Dengan pelannya, Veronika Franz dan Severin Fiala menceritakan seputar kehidupan sehari-hari Elias dan Lukas yang nampak normal-normal saja. Begitu pula yang terjadi pada sang ibu. Cerita pun bergulir dan mulai memunculkan konflik awal ketika sang ibu nampak mendiskriminasi antara putra kembarnya ini. Kerap kali sang ibu memarahi bahkan memukuli Elias, di saat ia menganggap ketiadaan eksistensi dari Lukas. Tidak percaya sang ibu bisa berbuat demikian, Elias dan Lukas pun mulai meragukan sosok tersebut adalah ibu kandungnya. Berbagai cara pun diperbuat untuk ‘mengembalikan’ sang ibu yang terampas. Sang sutradara pun memilih cara yang cukup ekstrim lewat tangan Elias dan Lukas dalam menuntut hak mereka tersebut. Act pertama dan kedua yang kental dengan psychological thriller pun lantas saja berubah menjadi torture meski masih dalam tingkatan yang bisa diterima. Namun rasa ngilu luar biasa yang ditimbulkan memanglah tidak bisa ditolak.
Sedari awal, interaksi sang ibu pada Elias dan Lukas memang meninggalkan banyak misteri yang tersebar di sepanjang film. Misteri itupun pada akhirnya terkumpul menjadi sebuah twist—dan saya yakinkan bila ini bukanlah sebuah spoiler. Memang bukan suatu hal yang baru pada twist yang dibawakan oleh duo Franz dan Fiala, tapi tidak lantas pula berakhir menjadi hambar. Efek keterkejutan sudah pasti ada, sembari otak mencoba memutar balik tiap adegan yang telah lewat. Senyum kecil pun terlukis dalam bibir di saat bersamaan kepala ikut mengangguk tanda bahwa twist model lama ini masih bisa diterima. Kemudian, sebab musabab sang ibu hingga diperban memang tidak dijelaskan secara gamblang dalam dialog, tapi mudah untuk ditangkap atas apa yang tengah menimpa keluarga ini.
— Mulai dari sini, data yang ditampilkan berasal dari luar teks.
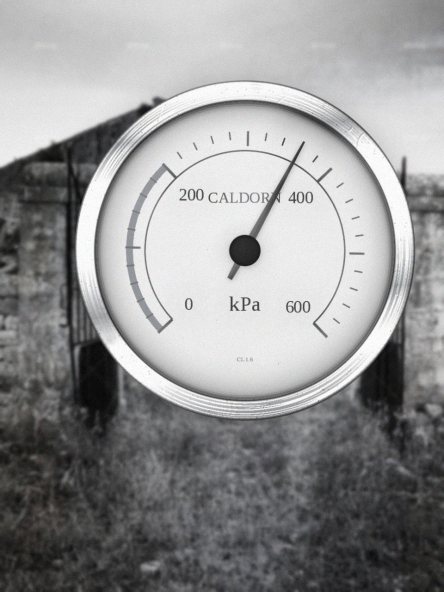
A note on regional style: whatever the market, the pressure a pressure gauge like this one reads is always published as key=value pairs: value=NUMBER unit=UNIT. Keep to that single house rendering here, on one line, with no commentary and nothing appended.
value=360 unit=kPa
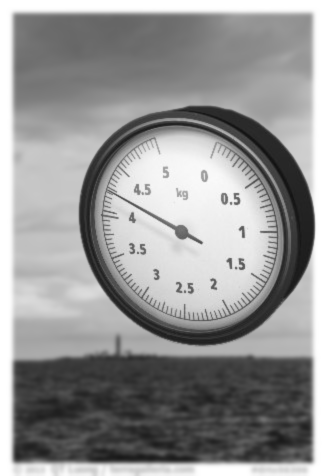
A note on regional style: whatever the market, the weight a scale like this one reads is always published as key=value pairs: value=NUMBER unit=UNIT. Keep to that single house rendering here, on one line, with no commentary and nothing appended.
value=4.25 unit=kg
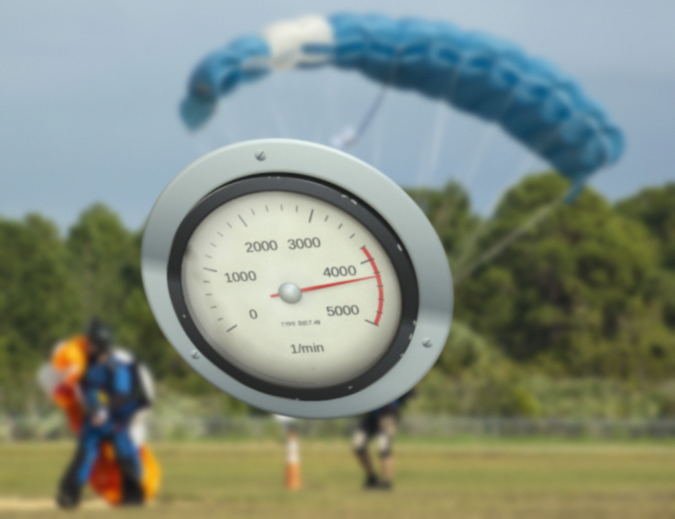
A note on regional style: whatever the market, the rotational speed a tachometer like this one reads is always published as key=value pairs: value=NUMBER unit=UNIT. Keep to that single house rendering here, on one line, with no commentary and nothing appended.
value=4200 unit=rpm
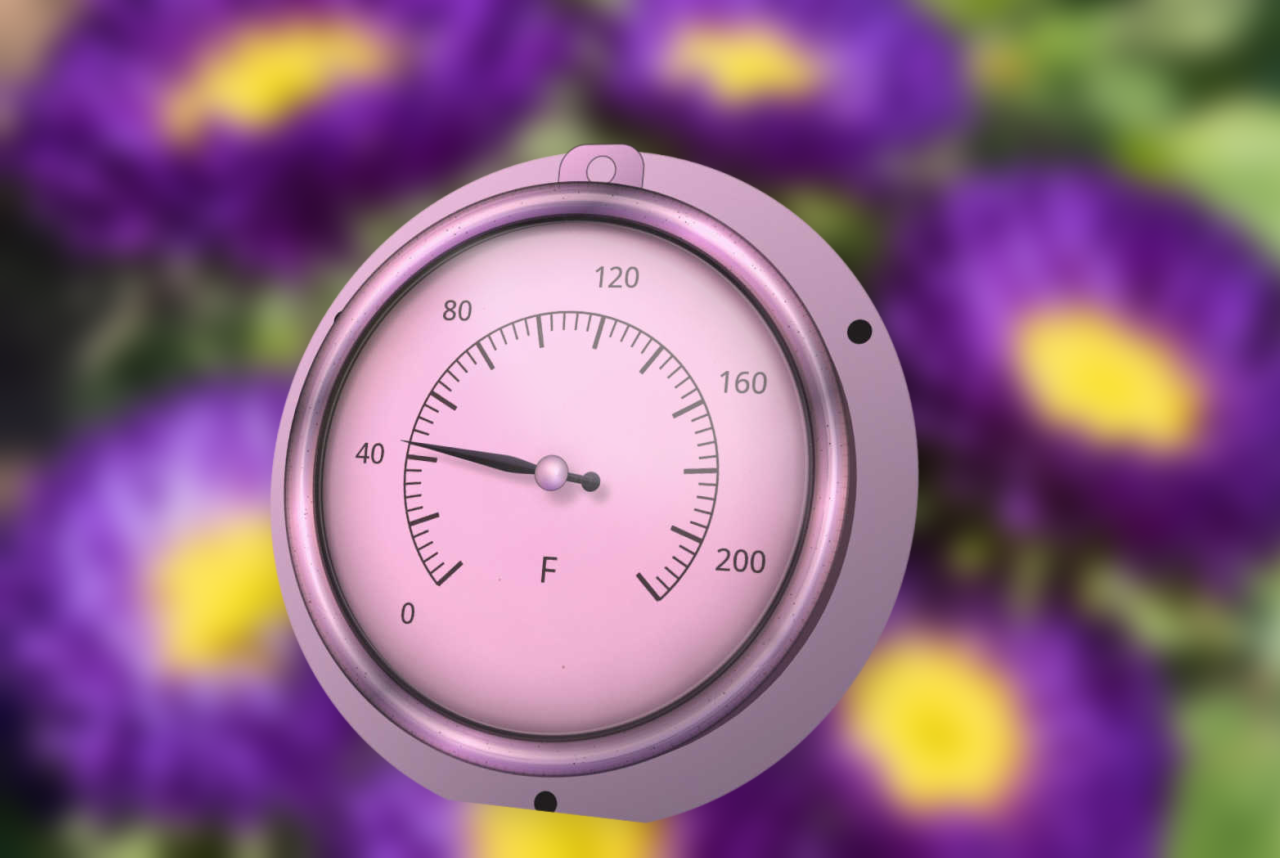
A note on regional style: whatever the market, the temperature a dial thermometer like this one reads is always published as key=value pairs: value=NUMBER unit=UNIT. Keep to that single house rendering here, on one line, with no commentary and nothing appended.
value=44 unit=°F
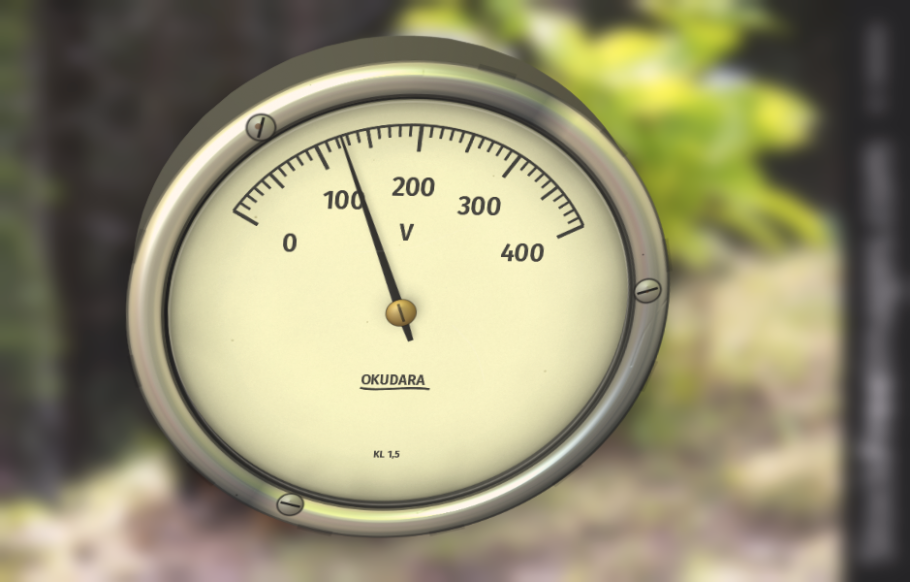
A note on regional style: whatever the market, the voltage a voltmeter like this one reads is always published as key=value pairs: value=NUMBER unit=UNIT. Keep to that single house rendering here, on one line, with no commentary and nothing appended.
value=125 unit=V
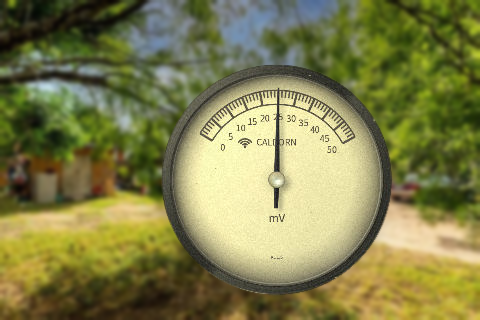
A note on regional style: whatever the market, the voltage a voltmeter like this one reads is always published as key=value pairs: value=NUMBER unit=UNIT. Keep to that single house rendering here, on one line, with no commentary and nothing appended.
value=25 unit=mV
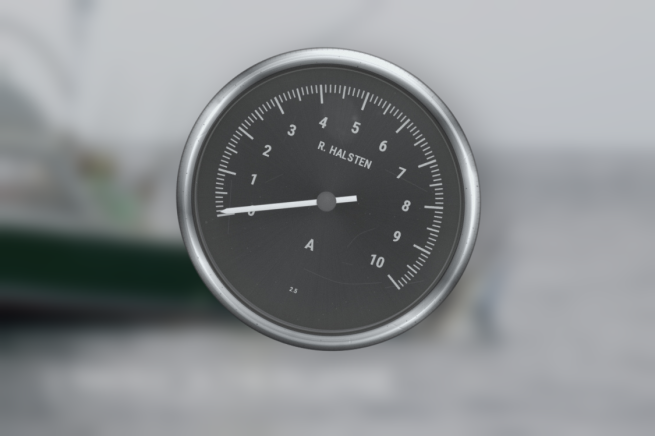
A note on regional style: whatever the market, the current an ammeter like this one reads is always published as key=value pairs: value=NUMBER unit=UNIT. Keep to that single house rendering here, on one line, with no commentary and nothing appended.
value=0.1 unit=A
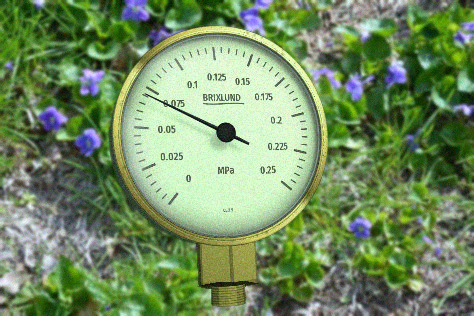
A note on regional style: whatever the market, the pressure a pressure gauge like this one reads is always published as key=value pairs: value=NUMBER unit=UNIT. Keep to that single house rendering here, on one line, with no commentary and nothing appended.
value=0.07 unit=MPa
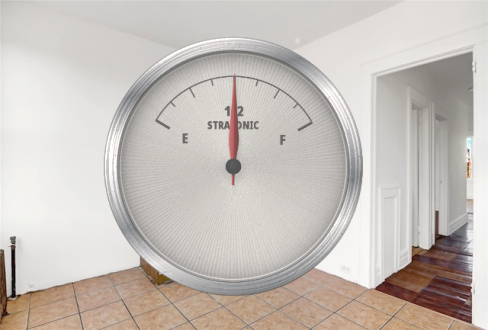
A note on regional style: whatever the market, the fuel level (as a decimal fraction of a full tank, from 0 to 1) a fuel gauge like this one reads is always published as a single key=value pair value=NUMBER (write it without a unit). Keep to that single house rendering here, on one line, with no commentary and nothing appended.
value=0.5
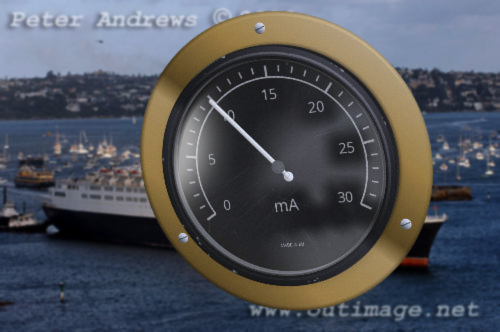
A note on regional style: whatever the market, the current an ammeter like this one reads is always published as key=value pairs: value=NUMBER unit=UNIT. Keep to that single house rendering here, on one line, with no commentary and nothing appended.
value=10 unit=mA
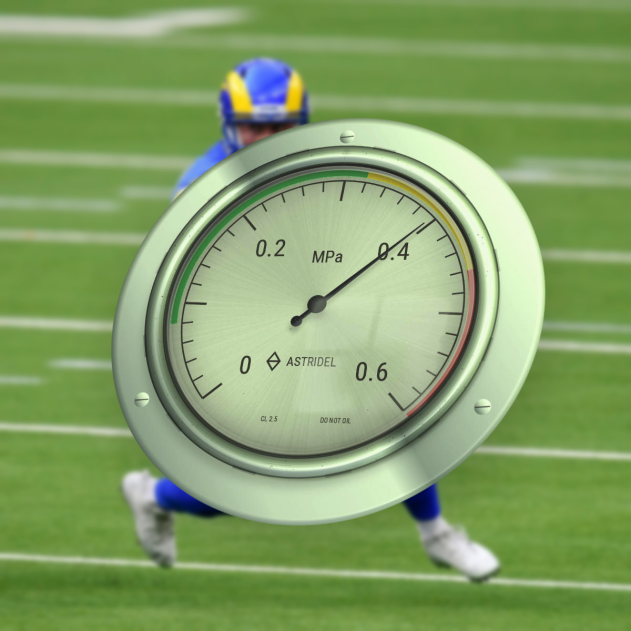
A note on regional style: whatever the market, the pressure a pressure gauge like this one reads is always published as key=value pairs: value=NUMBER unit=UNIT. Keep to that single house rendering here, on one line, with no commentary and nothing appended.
value=0.4 unit=MPa
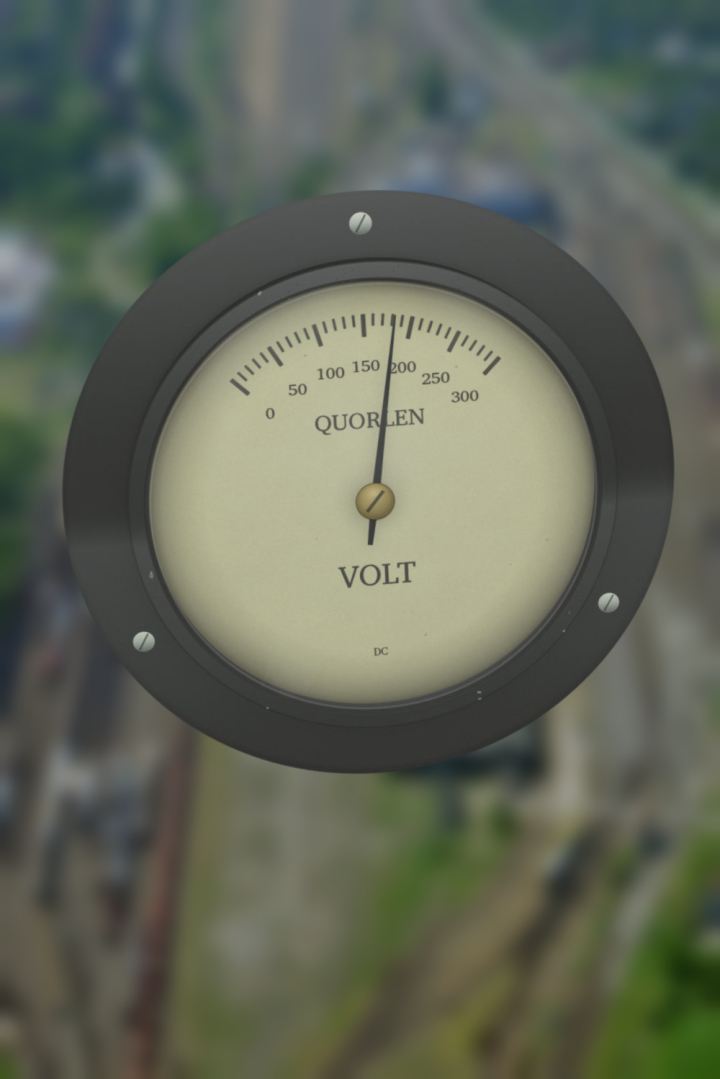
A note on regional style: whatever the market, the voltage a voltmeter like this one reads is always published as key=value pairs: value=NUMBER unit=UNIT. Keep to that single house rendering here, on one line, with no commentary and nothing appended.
value=180 unit=V
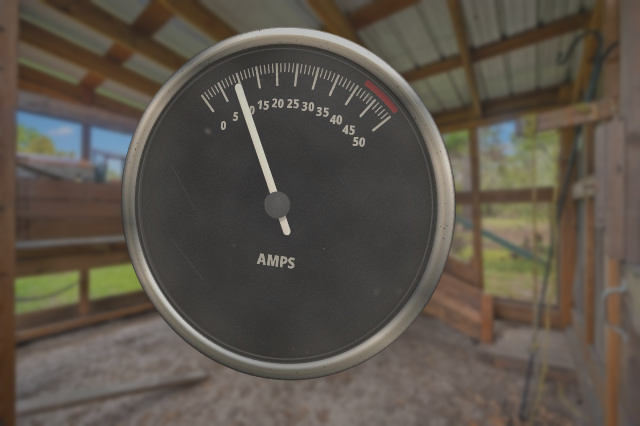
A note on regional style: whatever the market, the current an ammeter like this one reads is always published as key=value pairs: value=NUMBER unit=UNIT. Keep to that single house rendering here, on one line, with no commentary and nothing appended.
value=10 unit=A
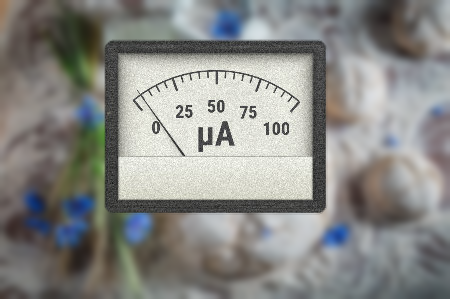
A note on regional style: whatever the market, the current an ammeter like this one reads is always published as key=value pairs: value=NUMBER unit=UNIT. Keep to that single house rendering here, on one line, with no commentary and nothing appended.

Pastinya ada keterkaitan akan kesalahan di masa lampau yang lalu merasuk pada psikologi salah satu karakternya. Rasa sakit yang telah bertumpuk, lalu berkulminasi pada bagian menjelang akhir yang cukup gila itu.
Keseluruhan, saya sedikit menyoroti segi dramanya yang diisi dengan relasi antara ibu dan anak serta seseorang dengan saudara kandungnya. Relasi itu bersifat rasa saling membutuhkan dan menopang satu sama lainnya. Maka bila salah satunya terjatuh, akibatnya pijakan itu menjadi lemah dan dapat dipastikan akan runtuh. Hubungan itulah yang tercermin dalam “Goodnight Mommy” yang dipoles oleh Franz dan Fiala dengan sentuhan kelam dan tragic. Rupanya, hal itu begitu sinkron dengan footagedi awal film yang mengisyaratkan akan ‘tanda perpisahan’ pada tiap lirik yang dikandungnya. Dalam perjalanan menuju perpisahan itu memang dipenuhi kesakitan dan tragis, tapi sudah terbayar lewat ujungnya yang berakhir manis. Dengan mengkombinasikan antara drama dan thriller-nya, saya lihat “Goodnight Mommy” memang sukses menjadi film yang bagus. Namun untuk melangkah dalam sebuah perhelatan penghargaan yang prestisius, saya merasa “Goodnight Mommy” terlalu overrated.